Document section:
(begin)

SPECIAL REPORT: Falling government support and fewer funding deals are having a pincer effect on Perth’s emerging start-up sector.
Falling government support and fewer funding deals are having a pincer effect on Perth’s emerging start-up sector.
The buzz around Perth’s start-up community is noticeable. Just as everyone seemed to have a ‘dotcom’ idea back in the late 1990s, these days everyone seems to have an ‘app’ idea and, increasingly, a ‘wearable’ idea.
No doubt many of these ideas will not see the light of day and fewer will become sustainable or even successful businesses.
However, if the economy is ever to discover the rivers of digital gold that lie beneath the surface and take full advantage of the new economy, then the level of funding will need to increase significantly from its present level.
As last year’s City of Perth Startup Ecosystem report highlighted, the amount of private funding on tech ventures in Perth is running at only $3 per capita. $6 if you count government money.

(end)

Exercise brief:
Can you quote the report on Perth's start-up funding in full, word for word? The lines after this aren't needed.

Stored data:

(begin)

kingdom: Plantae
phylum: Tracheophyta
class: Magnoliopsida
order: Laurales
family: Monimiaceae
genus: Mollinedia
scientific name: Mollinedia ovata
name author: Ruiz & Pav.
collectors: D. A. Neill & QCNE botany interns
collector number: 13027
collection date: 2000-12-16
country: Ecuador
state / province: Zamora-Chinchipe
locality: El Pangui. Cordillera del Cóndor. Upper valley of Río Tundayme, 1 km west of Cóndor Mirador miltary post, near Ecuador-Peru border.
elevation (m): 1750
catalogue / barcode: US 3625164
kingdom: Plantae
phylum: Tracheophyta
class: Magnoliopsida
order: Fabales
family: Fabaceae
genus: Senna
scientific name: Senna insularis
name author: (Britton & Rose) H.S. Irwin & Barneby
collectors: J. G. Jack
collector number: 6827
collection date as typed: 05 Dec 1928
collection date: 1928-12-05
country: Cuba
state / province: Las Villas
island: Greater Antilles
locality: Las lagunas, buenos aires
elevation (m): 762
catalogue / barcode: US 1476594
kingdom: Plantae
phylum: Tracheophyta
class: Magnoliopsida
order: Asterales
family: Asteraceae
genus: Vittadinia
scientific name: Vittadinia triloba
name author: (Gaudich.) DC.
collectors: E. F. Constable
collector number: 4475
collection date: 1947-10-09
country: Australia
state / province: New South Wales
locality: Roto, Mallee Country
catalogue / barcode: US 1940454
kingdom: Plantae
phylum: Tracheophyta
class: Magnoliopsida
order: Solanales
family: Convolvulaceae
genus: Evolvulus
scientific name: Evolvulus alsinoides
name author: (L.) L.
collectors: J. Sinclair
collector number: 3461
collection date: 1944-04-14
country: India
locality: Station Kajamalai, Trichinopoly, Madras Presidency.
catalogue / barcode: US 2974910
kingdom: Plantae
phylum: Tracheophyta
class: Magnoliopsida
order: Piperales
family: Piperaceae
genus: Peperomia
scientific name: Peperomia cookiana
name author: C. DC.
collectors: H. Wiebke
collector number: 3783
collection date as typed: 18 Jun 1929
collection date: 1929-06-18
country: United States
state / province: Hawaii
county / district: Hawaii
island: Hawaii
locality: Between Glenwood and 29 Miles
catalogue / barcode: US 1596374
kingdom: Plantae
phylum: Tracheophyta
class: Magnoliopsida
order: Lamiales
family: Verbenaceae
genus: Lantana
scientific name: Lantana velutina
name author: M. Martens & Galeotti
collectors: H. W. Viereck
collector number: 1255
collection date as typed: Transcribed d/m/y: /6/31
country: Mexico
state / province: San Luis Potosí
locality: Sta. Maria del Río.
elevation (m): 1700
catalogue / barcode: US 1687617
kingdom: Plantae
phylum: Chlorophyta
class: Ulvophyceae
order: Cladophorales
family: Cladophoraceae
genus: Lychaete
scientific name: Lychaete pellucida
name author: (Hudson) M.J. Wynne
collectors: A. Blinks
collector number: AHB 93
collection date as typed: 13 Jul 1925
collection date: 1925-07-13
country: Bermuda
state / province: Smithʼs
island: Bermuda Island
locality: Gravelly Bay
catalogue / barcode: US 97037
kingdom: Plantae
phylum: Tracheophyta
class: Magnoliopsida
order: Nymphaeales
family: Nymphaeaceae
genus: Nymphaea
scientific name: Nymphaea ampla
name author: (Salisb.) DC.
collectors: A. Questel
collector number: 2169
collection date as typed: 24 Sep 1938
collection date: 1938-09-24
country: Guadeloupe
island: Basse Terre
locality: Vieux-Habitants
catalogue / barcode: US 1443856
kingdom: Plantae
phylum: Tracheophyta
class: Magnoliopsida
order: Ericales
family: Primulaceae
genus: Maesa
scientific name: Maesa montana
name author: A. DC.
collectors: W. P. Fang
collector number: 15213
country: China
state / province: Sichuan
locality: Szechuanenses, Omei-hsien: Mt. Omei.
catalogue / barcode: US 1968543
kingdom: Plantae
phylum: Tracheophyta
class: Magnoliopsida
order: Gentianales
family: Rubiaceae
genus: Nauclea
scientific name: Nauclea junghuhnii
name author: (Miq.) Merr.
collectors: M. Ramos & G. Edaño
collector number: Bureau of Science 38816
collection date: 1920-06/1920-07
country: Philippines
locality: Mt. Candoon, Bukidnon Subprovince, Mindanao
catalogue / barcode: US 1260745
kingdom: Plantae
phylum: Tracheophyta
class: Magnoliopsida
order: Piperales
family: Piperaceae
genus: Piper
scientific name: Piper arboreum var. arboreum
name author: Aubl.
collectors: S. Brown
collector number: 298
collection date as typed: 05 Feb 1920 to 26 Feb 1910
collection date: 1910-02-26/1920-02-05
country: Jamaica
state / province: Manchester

(end)

Task response:
SPECIAL REPORT: Falling government support and fewer funding deals are having a pincer effect on Perth’s emerging start-up sector.
Falling government support and fewer funding deals are having a pincer effect on Perth’s emerging start-up sector.
The buzz around Perth’s start-up community is noticeable. Just as everyone seemed to have a ‘dotcom’ idea back in the late 1990s, these days everyone seems to have an ‘app’ idea and, increasingly, a ‘wearable’ idea.
No doubt many of these ideas will not see the light of day and fewer will become sustainable or even successful businesses.
However, if the economy is ever to discover the rivers of digital gold that lie beneath the surface and take full advantage of the new economy, then the level of funding will need to increase significantly from its present level.
As last year’s City of Perth Startup Ecosystem report highlighted, the amount of private funding on tech ventures in Perth is running at only $3 per capita. $6 if you count government money.